The reason cellular telephones are so simple is that the technology behind them is invisible to the user. That is probably one of the reasons why cellular phones have become so popular. There are no complex systems to learn and memorize, it is usable throughout the United States, all brands work the same, and it can be used by anyone who has used a telephone.
The same is also true for many other products. Fax machines are very easy to use, which again may account for their increased popularity and mushrooming sales. About all you need to know is how to dial a telephone number.
On the other hand, VCRs are not quite that simple. To pop a tape in the machine and watch it is OK. But if you want to set the time or preprogram it, you get involved in the arcane machinations the manufacturer has arbitrarily chosen to do those things. Naturally, no two manufacturers ever pick the same procedure. That is why approximately 74.8% of all VCRs in the United States blink 12:00, and there are only 67 people over the age of 30 who know how to program a VCR so that you can have it record next week’s L.A. Law.
Computers are the worst! Until the IBM PC came along, all the hardware manufacturers jealously guarded their procedures, processes, and protocols. Software manufacturers have taken this attitude beyond the pale. Each developed a procedure deemed to be the best, for whatever reason. They do not care a whit whether you can or cannot use the program based on your previous experience.

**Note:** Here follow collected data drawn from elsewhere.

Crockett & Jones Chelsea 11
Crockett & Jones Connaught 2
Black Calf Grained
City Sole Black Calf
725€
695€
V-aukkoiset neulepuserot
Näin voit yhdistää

Software developers seemingly have an insatiable desire to force you to get involved in their technology, regardless of whether it is convenient or comfortable for you. The next time you browse in a bookstore, note how many magazines, books, monographs, and other publications there are available on using certain software packages, or other intricacies of computer operation and function. Compare that with the number of books that you find on the shelf on how to work a refrigerator or a stove, even a TV or a microwave oven. That’s the beauty of invisible technology. You don’t see it, and you don’t need an instruction book to use the product.
The reason many companies like to have their own way of doing things is that they feel it locks a customer into their technology, system, or whatever. That is probably true. However, unless you have more than 50% of the market, it also locks everybody else out. It is really not good long-term economics to lock in 20% of the market and lock out 80%.
Having ways of doing things that force the user to get involved in the intricacies of the technology does not make for rapid market acceptance and product growth. Potential users will sit on the sideline and wait for one technology to dominate before making a buying decision. (Remember the VHS and Beta wars?)
Markets where the technology has become standardized and invisible and identical from one manufacturer to another are the ones that grow by leaps and bounds. That is what happened when IBM set de facto standards for personal computers.
Products with uniform standards and invisible technologies like telephones, for example, are sold, not on the intricacies of a technology, but on brand name, convenience, appearance, perceived reliability, availability of service, and, yes, even price. Too many companies have not yet learned that it is much easier to market products on these attributes than it is to try to lock in one set of customers and guard them zealously for a time.
Think about that the next time you want to develop a product that is so unique and so special that only you know how to operate it.
Never let the user see your technology.